Cara mengukur kebocoran alat dengan multimeter digital
Multimeter dalam pekerjaan kami masih banyak digunakan, fungsi utamanya adalah untuk mengukur resistensi, tegangan AC, tegangan DC. Beberapa multimeter juga dapat mengukur kapasitansi, induktansi, dioda, transistor, level, suhu dan sebagainya.
Multimeter dengan mengukur resistensi, Anda dapat menentukan ukuran resistensi, komponen baik atau buruk, garis melalui, sirkuit pendek, kesalahan tanah (bocor) dan fenomena lainnya. Melalui pengukuran tegangan, selain mengetahui ukuran tegangan, tetapi juga dapat menentukan komponen baik atau buruk, garis melalui saluran, ukuran beban, kesalahan ground (yaitu, kebocoran) dan fenomena lainnya. Multimeter umumnya tidak digunakan untuk mengukur arus, kebutuhan untuk mengukur arus umumnya digunakan penjepit ammeter (disebut sebagai pengukur klem).
Multimeter Bagaimana Mengukur Kebocoran Peralatan Listrik?
Dalam berbicara tentang bagaimana mengukur kebocoran peralatan listrik sebelum multimeter, saya harus mengatakan suatu premis: multimeter untuk menentukan apakah kebocoran, hanya berlaku untuk kontak kebocoran atau kebocoran sangat serius. (Misalnya, kawat memecahkan kulit untuk menghubungi cangkang, papan sirkuit di suatu tempat menyentuh cangkang dari kasing ini.)
Untuk kebocoran non-kontak, seperti karena kekuatan kawat atau isolasi isolator tidak cukup untuk terjadi kebocoran listrik, multimeter bukan cara untuk mengukur.

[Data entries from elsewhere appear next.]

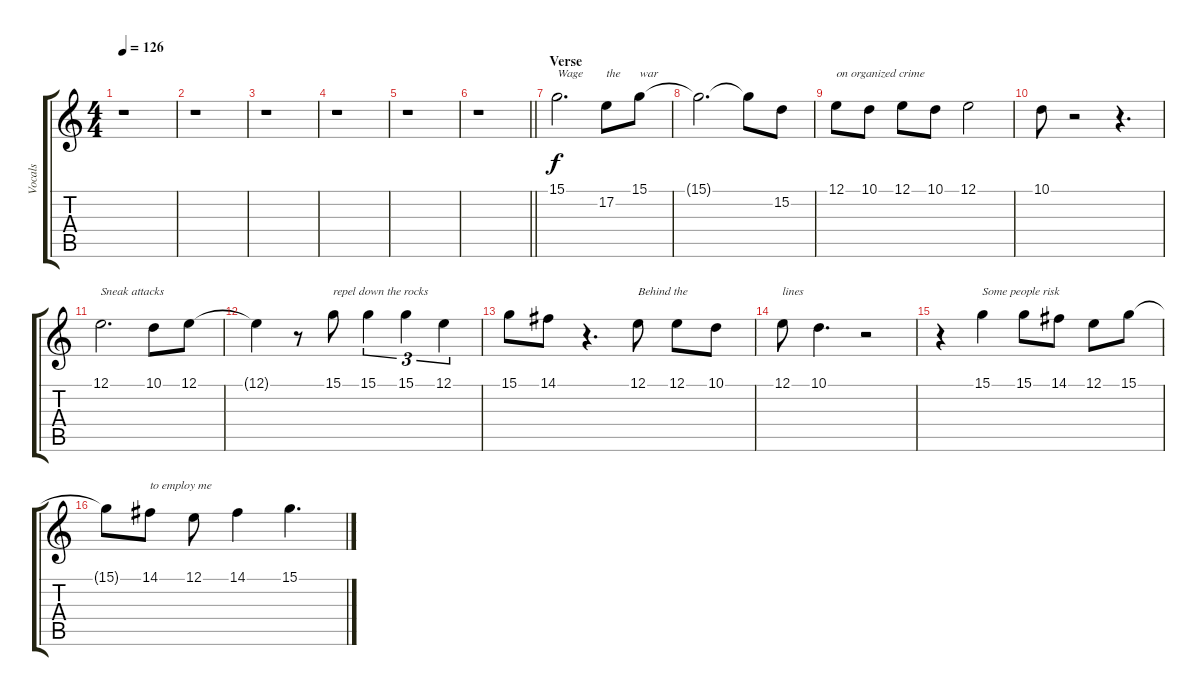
\track ("Vocals" "Vocals") {instrument lead2sawtooth}
\staff {score tabs}
\tuning (E4 B3 G3 D3 A2 E2) {hide}
\ts (4 4)
\tempo 126
\clef g2
\ks c
r.1{dy f} |
r.1 |
r.1 |
r.1 |
r.1 |
\barLineRight lightlight
r.1 |
\section ("" "Verse")
15.1.2{d txt "Wage "} 17.2.8{txt "the"} 15.1.8{txt "war"} |
15.1{t}.2{d} 15.1{t}.8 15.2.8 |
12.1.8{txt "on organized crime"} 10.1.8 12.1.8 10.1.8 12.1.2 |
10.1.8 r.2 r.4{d} |
12.1.2{d txt "Sneak attacks"} 10.1.8 12.1.8 |
12.1{t}.4 r.8 15.1.8{txt "repel down the rocks"} 15.1.4{tu (3 2)} 15.1.4{tu (3 2)} 12.1.4{tu (3 2)} |
15.1.8 14.1.8 r.4{d} 12.1.8{txt "Behind the "} 12.1.8 10.1.8 |
12.1.8{txt "lines"} 10.1.4{d} r.2 |
r.4 15.1.4{txt "Some people risk"} 15.1.8 14.1.8 12.1.8 15.1.8 |
15.1{t}.8 14.1.8{txt "to employ me"} 12.1.8 14.1.4 15.1.4{d}
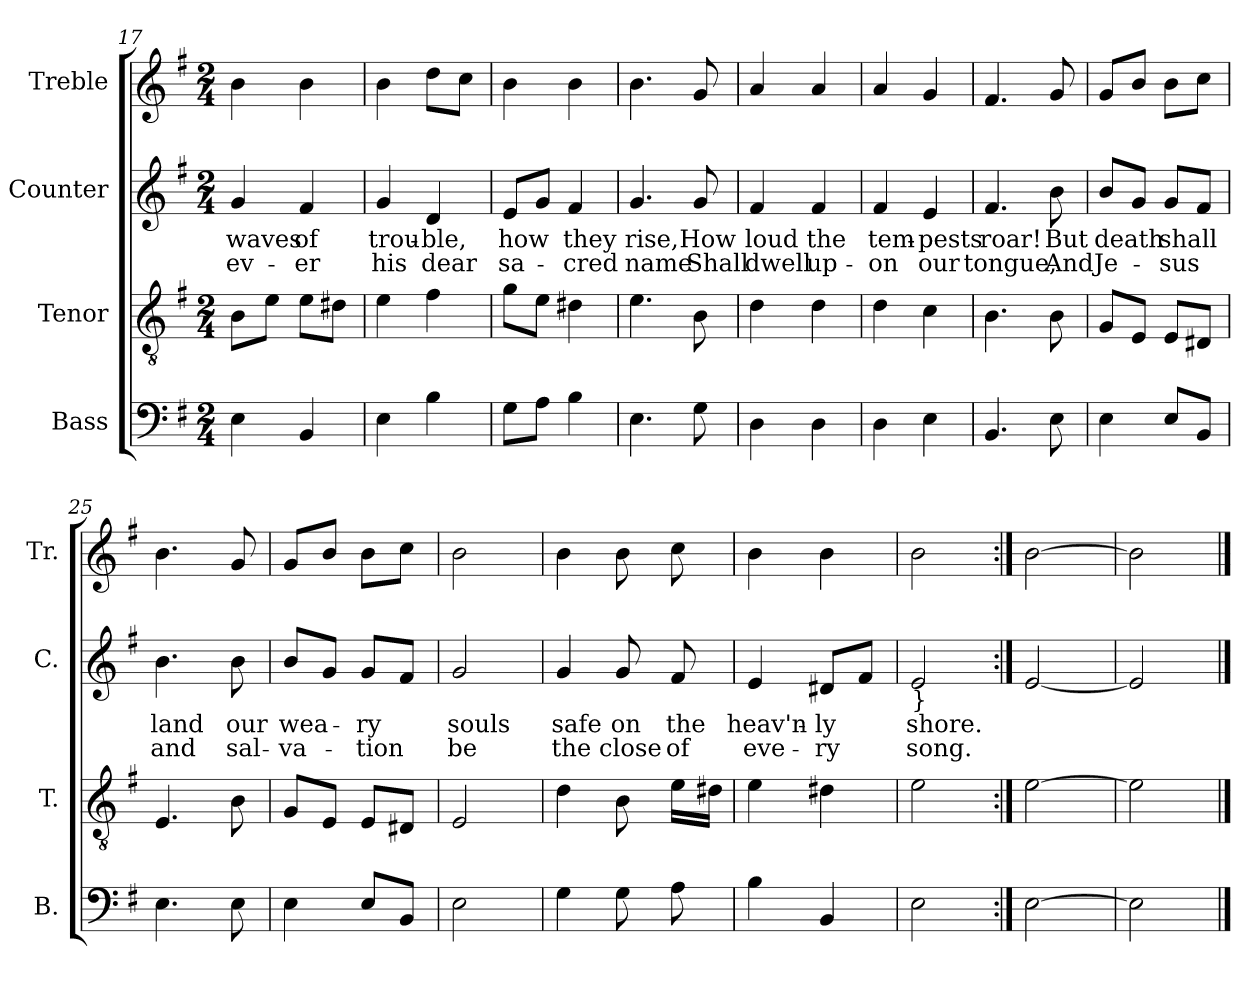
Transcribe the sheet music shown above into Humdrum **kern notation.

**kern	**kern	**kern	**text	**text	**kern
*part4	*part3	*part2	*part2	*part2	*part1
*staff4	*staff3	*staff2	*staff2	*staff2	*staff1
*I"Bass	*I"Tenor	*I"Counter	*	*	*I"Treble
*I'B.	*I'T.	*I'C.	*	*	*I'Tr.
*clefF4	*clefGv2	*clefG2	*	*	*clefG2
*k[f#]	*k[f#]	*k[f#]	*	*	*k[f#]
*M2/4	*M2/4	*M2/4	*	*	*M2/4
=17	=17	=17	=17	=17	=17
4E\	8B\L	4g/	waves	ev-	4b\
.	8e\J	.	.	.	.
4BB/	8e\L	4f#/	of	-er	4b\
.	8d#X\J	.	.	.	.
!!LO:LB:g=z
=18	=18	=18	=18	=18	=18
4E\	4e\	4g/	trou-	his	4b\
4B\	4f#\	4d/	-ble,	dear	8dd\L
.	.	.	.	.	8cc\J
=19	=19	=19	=19	=19	=19
8G\L	8g\L	8e/L	how	sa-	4b\
8A\J	8e\J	8g/J	.	.	.
4B\	4d#X\	4f#/	they	-cred	4b\
=20	=20	=20	=20	=20	=20
4.E\	4.e\	4.g/	rise,	name	4.b\
8G\	8B\	8g/	How	Shall	8g/
=21	=21	=21	=21	=21	=21
4D\	4d\	4f#/	loud	dwell	4a/
4D\	4d\	4f#/	the	up-	4a/
=22	=22	=22	=22	=22	=22
4D\	4d\	4f#/	tem-	-on	4a/
4E\	4c\	4e/	-pests	our	4g/
=23	=23	=23	=23	=23	=23
4.BB/	4.B\	4.f#/	roar!	tongue,	4.f#/
8E\	8B\	8b\	But	And	8g/
=24	=24	=24	=24	=24	=24
4E\	8G/L	8b/L	death	Je-	8g/L
.	8E/J	8g/J	.	.	8b/J
8E/L	8E/L	8g/L	shall	-sus	8b\L
8BB/J	8D#X/J	8f#/J	.	.	8cc\J
=25	=25	=25	=25	=25	=25
4.E\	4.E/	4.b\	land	and	4.b\
8E\	8B\	8b\	our	sal-	8g/
=26	=26	=26	=26	=26	=26
4E\	8G/L	8b/L	wea-	-va-	8g/L
.	8E/J	8g/J	.	.	8b/J
8E/L	8E/L	8g/L	-ry	-tion	8b\L
8BB/J	8D#X/J	8f#/J	.	.	8cc\J
=27	=27	=27	=27	=27	=27
2E\	2E/	2g/	souls	be	2b\
!!LO:LB:g=z
=28	=28	=28	=28	=28	=28
4G\	4d\	4g/	safe	the	4b\
8G\	8B\	8g/	on	close	8b\
8A\	16e\LL	8f#/	the	of	8cc\
.	16d#X\JJ	.	.	.	.
=29	=29	=29	=29	=29	=29
4B\	4e\	4e/	heav'n-	eve-	4b\
4BB/	4d#X\	8d#X/L	-ly	-ry	4b\
.	.	8f#/J	.	.	.
=30	=30	=30	=30	=30	=30
!	!	!LO:TX:b:t=}	!	!	!
2E\	2e\	2e/	shore.	song.	2b\
=31:|!	=31:|!	=31:|!	=31:|!	=31:|!	=31:|!
[2E\	[2e\	[2e/	.	.	[2b\
=32	=32	=32	=32	=32	=32
2E\]	2e\]	2e/]	.	.	2b\]
==	==	==	==	==	==
*-	*-	*-	*-	*-	*-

Situasi ini harus digunakan untuk mengukur kebocoran instrumentasi yang lebih profesional - megohmmeter.
Perlengkapan resistansi multimeter untuk mengukur kebocoran
Pertama -tama, lepaskan catu daya, multimeter ke gigi resistansi (cobalah untuk menggunakan gigi besar), dan kemudian pena multimeter yang terhubung ke kawat atau peralatan yang diukur, pena lain yang terhubung ke shell peralatan atau cangkang yang terhubung ke tanah.
Jika multimeter menunjukkan nol resistensi, itu berarti bahwa objek yang diuji memiliki kebocoran, dan kebocorannya sangat serius.
Jika multimeter menunjukkan resistensi tak terbatas, objek yang diuji adalah normal.
Jika multimeter menunjukkan beberapa perlawanan, itu berarti bahwa objek yang diuji memiliki kebocoran, tetapi kebocoran mungkin tidak terlalu serius.
Kebocoran gear voltase multimeter
Kami juga dapat menentukan apakah ada kebocoran dengan mengukur apakah cangkang peralatan dibebankan. Metode pengukuran adalah memainkan multimeter ke gigi tegangan, pena yang terhubung ke shell peralatan, ground pena lain (tanah harus teratur, tanah palsu tidak ada artinya). Jika tegangan tertentu diukur, itu berarti bahwa peralatan yang diuji memiliki kebocoran; Jika tegangannya nol, itu berarti bahwa peralatan yang diuji adalah normal.